October 1999 Update

ADULT INDUSTRY UPDATE By: Lawrence G. Walters www.FirstAmendment.com

The legal climate for the adult entertainment industry is heating up, particularly in relation to adult web sites. There have been at least two more individuals who have lost their jobs simply because they were involved with adult Internet sites. Wendy Gesellschap and Herbert Robinson have both retained our firm to challenge their terminations in direct retaliation for their exercise of First Amendment rights. George and Tracy Miller, as reported in last month’s ASM article are still fighting with the Scottsdale, Arizona hospital who terminated them and destroyed their nursing careers. A final administrative decision upholding the termination was issued by the hospital this month clearing the way to the courthouse. Meanwhile, the City of Tampa, Florida voted to close down the infamous Voyer Dorm web site under the municipal zoning ordinance. Not surprisingly, Voyer Dorm is headed to court.

Does Whitehouse.com tarnish the image of applesauce? That is the bizarre question posed to a federal court in New York by the attorneys for Whitehouse.com, a sizeable porn site. The site drew complaints from, amongst obvious others, the National Fruit Product Co. who distributes White House brand applesauce. The fruit company claimed that the sex site “dilutes and tarnishes the distinctive quality of our client’s famous mark in violation of the Federal Trademark Acts.” In short, it wants the domain name.
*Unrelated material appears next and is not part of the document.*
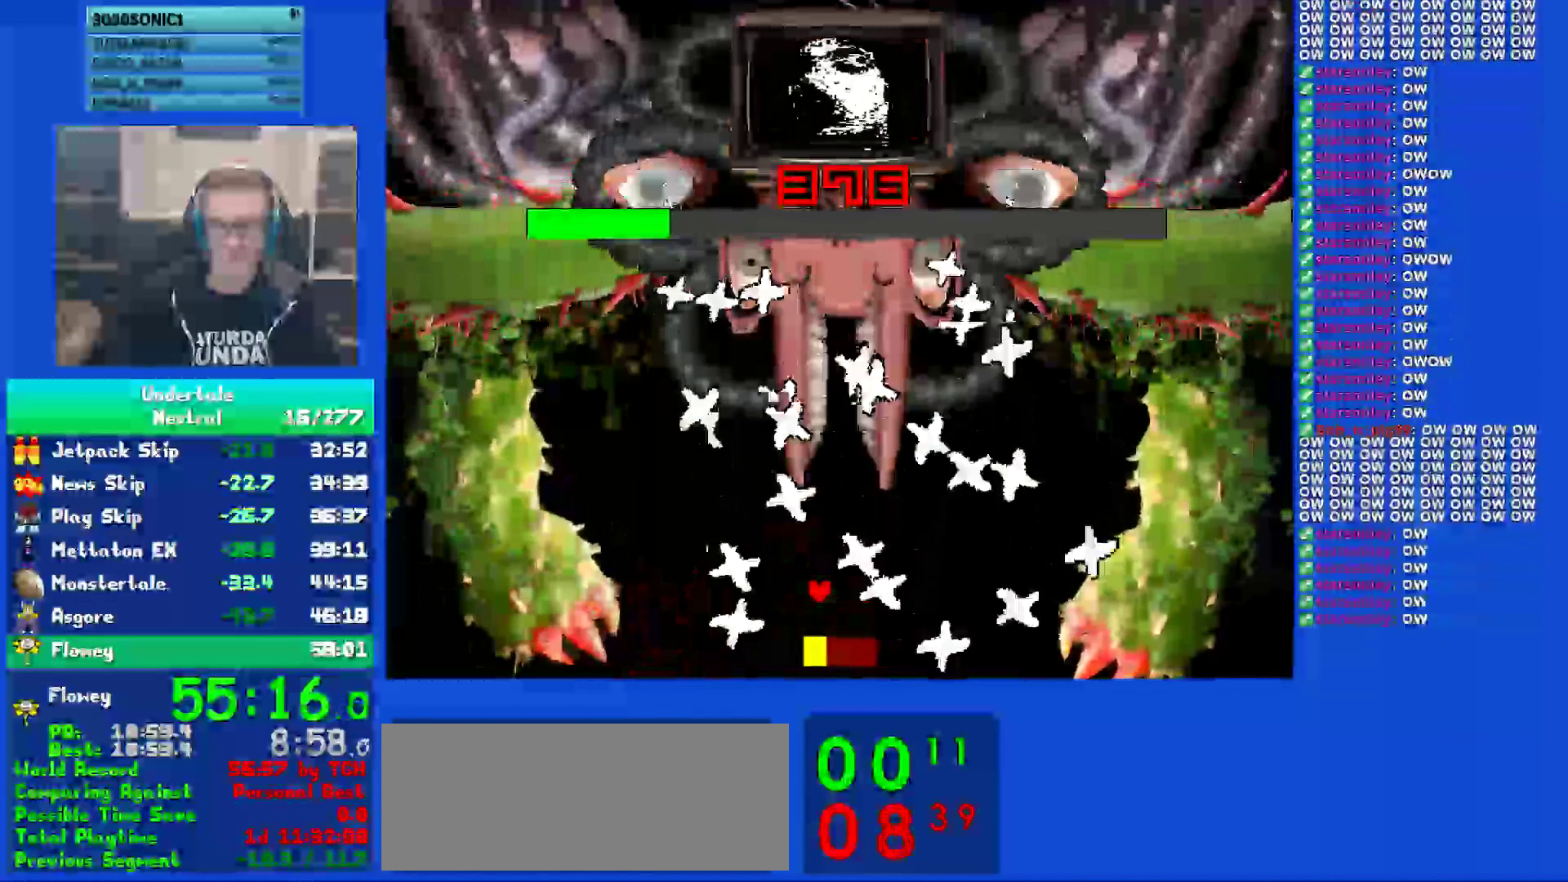
{"keys": ["left", "z"], "events": [[283, "z", "down"], [383, "z", "up"], [450, "left", "down"], [483, "z", "down"]]}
Australia’s pathetic attempt at censoring the Internet drew criticism from Nadine Strossen, President of the ACLU who claims that the new laws are making Australia the world’s Internet “village idiot”. Australian communications minister Richard Alston counters: “Australians believe promotion of ‘individual freedoms’ must be bound by the wider social good.” Something is going down, down under: or is it? The newest Internet censorship act on the federal level is the “Neighborhood Children’s Internet Protection Act.” This bill, introduced by Senator Rick Santorum, R-Pa, would require public schools and libraries to either install blocking software on Internet – accessing computers “dedicated to student use”, or adopt an Internet use policy that would protect minors from “inappropriate material.” Who decides what is inappropriate? According to the bill, it is the “school board, library or other authority responsible for making the determination.” Of course, the bill does not define “inappropriate”.

At some point, this County, and the world for that matter, is going to have to come to grips with the fact that sexually explicit material is available on the Internet, and there is nothing they can do to stop it. Governments can pass all the knee jerk censorship legislation they want, but it is not going to prohibit the Red Light District in Amsterdam from doing live video feeds on the Internet. Punishing employees for viewing or participating in adult web sites on their off time will only further disenfranchise a large portion of the sexually-active segment of society resulting in, inevitably, more poverty and crime. Wake up Senator Santorum and Minister Alston! You can’t cram morality down peoples’ throat through censorship. Again, why is it always sex that you try to censor? Have you seen the violence and hate disseminated world wide on the Internet? Why is that speech okay, but it is the erotic speech that has got to go? Perhaps your efforts should be refocused.

I guess we should feel lucky that we have a First Amendment, at all. In Vancouver, BC, the Vancouver police and Canadian Mounties raided the offices of Starnet Communications, a publicly traded netporn and casino company searching for evidence of illicit porn trafficking and illegal betting. “The raid followed an 18 month investigation,” said police spokeswoman, Ann Drennan. No arrests have yet been made. Relatedly, in Salt Lake City, Utah, a magazine shop was fined $2,500.00 for distribution of pornographic material, a class A misdemeanor. The police report states that undercover police officers purchased videos that contained “sexually graphic material” from the magazine store on at least 14 different occasions. Now that is efficient use of tax dollars! Needless to say, attorneys for the magazine shop filed suit in the United States District Court against the police and prosecutors for violating its constitutional rights. The lawsuit seeks 1.1 million dollars in damages.

All this government action hasn’t stopped the adult Internet industry from its expansive growth. The Interactive 2000 adult webmaster convention, scheduled for October 1, 1999 in Miami, Florida, promises to be the biggest ever. We keep watching, because we know the government does too.